Sunday, February 14, 2010

Training Traders: The Role of Simulation in Supercharging Learning

A recent research report suggests that computer simulations can be as effective as direct observation in education. Simulations have long been used in medical education to help students learn the skills of physicians. Simulations are also standard in training airline pilots and in preparing for war scenarios. By trying out moves against a computer, developing chess players can work on various aspects of their game.

When I directed a training program for new traders at a prop firm, we found that simulated trading using live market data was especially helpful in preparing traders for shifting market conditions, dealing with uncertainty and risk, and making rapid decisions. Interestingly, we also found that when simulations were graded and reviewed by an instructor, they also incorporated some of the performance pressure faced during actual trading.
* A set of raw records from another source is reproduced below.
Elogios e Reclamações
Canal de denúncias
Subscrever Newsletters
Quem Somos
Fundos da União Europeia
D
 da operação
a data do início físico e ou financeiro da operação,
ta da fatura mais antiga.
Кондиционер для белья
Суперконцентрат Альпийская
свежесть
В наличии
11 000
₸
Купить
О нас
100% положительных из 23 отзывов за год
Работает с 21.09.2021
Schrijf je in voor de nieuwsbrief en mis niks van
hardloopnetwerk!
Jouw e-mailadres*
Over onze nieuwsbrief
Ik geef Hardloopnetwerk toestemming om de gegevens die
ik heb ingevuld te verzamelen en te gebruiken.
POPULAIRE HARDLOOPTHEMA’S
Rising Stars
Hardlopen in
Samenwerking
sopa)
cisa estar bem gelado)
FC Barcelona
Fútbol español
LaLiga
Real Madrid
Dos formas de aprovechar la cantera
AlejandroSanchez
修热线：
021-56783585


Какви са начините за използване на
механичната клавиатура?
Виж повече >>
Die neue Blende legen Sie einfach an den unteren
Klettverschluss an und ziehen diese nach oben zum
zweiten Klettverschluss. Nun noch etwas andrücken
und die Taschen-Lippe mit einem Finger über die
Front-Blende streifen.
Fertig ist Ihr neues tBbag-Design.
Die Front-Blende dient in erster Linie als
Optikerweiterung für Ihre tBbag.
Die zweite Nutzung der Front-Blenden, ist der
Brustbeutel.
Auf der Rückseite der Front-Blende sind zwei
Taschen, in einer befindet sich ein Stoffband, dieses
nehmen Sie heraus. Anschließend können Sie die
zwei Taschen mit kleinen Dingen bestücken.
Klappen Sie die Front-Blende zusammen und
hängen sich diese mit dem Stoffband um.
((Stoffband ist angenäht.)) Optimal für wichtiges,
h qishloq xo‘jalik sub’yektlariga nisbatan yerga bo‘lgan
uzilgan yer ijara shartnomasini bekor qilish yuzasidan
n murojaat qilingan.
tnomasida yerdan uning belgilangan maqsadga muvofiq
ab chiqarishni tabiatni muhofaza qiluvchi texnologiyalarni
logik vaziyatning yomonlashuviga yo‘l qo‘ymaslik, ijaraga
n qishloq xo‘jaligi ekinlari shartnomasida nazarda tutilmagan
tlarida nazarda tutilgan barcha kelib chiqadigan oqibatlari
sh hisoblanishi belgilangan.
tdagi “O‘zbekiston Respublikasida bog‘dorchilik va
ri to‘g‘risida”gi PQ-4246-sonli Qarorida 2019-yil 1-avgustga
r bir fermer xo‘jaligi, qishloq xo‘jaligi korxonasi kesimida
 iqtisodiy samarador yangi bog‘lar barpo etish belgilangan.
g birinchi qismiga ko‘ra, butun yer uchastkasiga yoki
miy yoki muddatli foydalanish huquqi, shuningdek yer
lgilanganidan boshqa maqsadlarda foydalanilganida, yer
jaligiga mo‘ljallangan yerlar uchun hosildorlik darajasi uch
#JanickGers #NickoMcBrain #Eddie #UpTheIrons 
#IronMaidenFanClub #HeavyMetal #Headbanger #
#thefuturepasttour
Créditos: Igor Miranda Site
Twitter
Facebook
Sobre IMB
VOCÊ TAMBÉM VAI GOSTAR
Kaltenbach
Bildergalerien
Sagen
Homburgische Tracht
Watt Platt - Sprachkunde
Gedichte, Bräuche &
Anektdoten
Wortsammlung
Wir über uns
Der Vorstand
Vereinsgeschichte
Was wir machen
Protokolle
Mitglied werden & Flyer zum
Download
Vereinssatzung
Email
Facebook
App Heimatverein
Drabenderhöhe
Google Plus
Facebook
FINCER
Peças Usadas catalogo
If a trader knows that he has to sustain profitability in simulation mode before trading live, the simulation begins to simulate the emotional elements of trading.
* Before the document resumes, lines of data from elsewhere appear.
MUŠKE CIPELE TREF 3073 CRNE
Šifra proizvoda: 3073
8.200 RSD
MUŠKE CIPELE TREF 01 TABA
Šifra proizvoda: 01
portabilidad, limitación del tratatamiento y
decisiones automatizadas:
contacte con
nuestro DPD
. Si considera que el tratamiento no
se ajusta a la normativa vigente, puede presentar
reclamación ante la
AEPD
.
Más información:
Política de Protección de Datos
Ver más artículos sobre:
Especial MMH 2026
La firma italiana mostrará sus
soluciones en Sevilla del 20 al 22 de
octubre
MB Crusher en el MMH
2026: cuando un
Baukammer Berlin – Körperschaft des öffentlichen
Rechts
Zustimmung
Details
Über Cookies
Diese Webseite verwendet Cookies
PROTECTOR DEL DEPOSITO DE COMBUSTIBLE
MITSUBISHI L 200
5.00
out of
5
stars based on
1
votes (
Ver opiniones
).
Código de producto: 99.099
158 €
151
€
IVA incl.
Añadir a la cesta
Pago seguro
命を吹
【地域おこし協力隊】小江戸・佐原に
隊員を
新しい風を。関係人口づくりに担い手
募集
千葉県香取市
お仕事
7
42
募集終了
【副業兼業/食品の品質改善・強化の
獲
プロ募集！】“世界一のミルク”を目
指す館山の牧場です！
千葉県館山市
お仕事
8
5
Simulation, however, entails several advantages over live trading for training purposes:

1) Simulation allows traders to make mistakes and try out tactics without losing money early in their developmental processes;

2) Simulation allows for more focused learning, as traders can replay aspects of the day to rehearse trading under specific conditions;

3) Simulation provides standardization in learning, as trading days can be archived and traders can practice trading specific kinds of market conditions from the archives;

4) Simulation enables traders to get more learning into a day's period than would be possible during live trading, as many days' worth of experience can be concentrated into a single training day.

5) Simulation offers an objective test of traders' skills. If a trader cannot be successful in simulation mode with live market data, surely he will not succeed under the more strenuous conditions of having real money on the line.

A number of trading platforms and programs offer a "replay" mode that can serve as simulation-based learning for traders. By replaying challenging periods in the market, traders can observe mistakes that they made and correct them before the next day begins. That supercharges learning.

In my book Enhancing Trader Performance, I devote considerable space to the topic of simulation. My conclusion: "Research and experience suggest that the single most important investment you can make in your trading development is the acquisition of software that will allow you to develop your own training program and drill the skills that are central to your trading niche" (p. 100).

The great weakness of most "training" programs for traders is that they provide information, rather than develop skills. Information is necessary but not sufficient for the cultivation of expertise. Learning about chess or about surgery will not, in itself, create a chess champion or an elite surgeon. We can learn a great deal of information about football, but remain unable to master the game.

There is a very straightforward formula for success across performance fields: find the performance area that best matches your interests and talents; engage in structured practice under safe conditions to master the skills that are components of success; engage in realistic practice to assemble those components into actual simulated performances; and then tackle real-world performance situations with ongoing feedback and efforts at improvement.

Traders don't fail because they lack the right setups or because they weren't born with the right trading personality. Traders fail because they do not survive their learning curves: they put their capital at risk long before they have developed necessary skills and expertise. Simulation-based learning is a way to accelerate that curve and reduce the costs associated with the inevitable mistakes made by learners.